Despite the results obtained in this systematic review and its meta-analysis, some limitations were found. Because of the lack of standardization in some of the study designs, such as the ingredients and doses of isoflavones and the durations and outcomes of the trials, it currently remains difficult to draw overall conclusions for all aspects of isoflavone intake. These limitations warrant further investigation with regard to the use of isoflavone in women’s health. Study limitations can be also be found due to individual differences in the bioavailability of individual components of preparations as these were prepared in a variety of ways that were suitable for each study. Moreover, limitations were posed by potential publication bias, which is revealed via the asymmetry of the funnel plot and the Egger’s model. Publication bias suggests that some small studies with negative findings may have been missed or unpublished. Additionally, effects on vascular function have hardly been studied and more studies are needed to better establish what the effect of flaxseed, soy, red clover are on heart and vascular function.

PROBLEM REQUIREMENTS:
In the passage on the review's limitations, what revealed the potential publication bias?

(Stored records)
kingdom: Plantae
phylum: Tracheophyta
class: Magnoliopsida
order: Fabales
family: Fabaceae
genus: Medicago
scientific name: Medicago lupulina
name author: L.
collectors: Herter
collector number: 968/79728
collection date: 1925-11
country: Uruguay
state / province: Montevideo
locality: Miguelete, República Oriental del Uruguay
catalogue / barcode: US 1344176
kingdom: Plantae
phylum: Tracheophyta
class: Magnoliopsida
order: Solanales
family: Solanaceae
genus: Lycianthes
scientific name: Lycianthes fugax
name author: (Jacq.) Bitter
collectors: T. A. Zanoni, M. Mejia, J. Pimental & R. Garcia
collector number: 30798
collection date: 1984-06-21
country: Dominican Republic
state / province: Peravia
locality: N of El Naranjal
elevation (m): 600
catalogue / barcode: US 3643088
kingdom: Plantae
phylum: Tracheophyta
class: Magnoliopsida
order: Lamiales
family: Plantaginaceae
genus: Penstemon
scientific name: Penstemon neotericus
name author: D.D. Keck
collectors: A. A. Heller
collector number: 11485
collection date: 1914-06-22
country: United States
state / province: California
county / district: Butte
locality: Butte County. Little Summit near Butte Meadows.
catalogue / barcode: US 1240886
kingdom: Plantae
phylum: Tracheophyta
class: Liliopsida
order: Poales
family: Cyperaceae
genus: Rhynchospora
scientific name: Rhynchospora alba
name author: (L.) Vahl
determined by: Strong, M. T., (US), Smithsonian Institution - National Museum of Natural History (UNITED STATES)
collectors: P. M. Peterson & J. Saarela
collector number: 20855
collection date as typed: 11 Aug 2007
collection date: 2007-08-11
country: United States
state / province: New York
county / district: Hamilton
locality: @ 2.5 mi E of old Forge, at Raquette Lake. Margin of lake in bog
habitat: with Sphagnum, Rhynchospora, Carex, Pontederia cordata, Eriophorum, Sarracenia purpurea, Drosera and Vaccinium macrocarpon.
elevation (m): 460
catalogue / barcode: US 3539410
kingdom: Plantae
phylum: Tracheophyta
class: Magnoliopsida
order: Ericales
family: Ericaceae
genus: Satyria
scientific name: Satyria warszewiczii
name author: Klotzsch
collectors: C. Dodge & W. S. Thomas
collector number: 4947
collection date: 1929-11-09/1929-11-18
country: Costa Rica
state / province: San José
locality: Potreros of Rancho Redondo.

SOLUTION:
The asymmetry of the funnel plot and the Egger's model.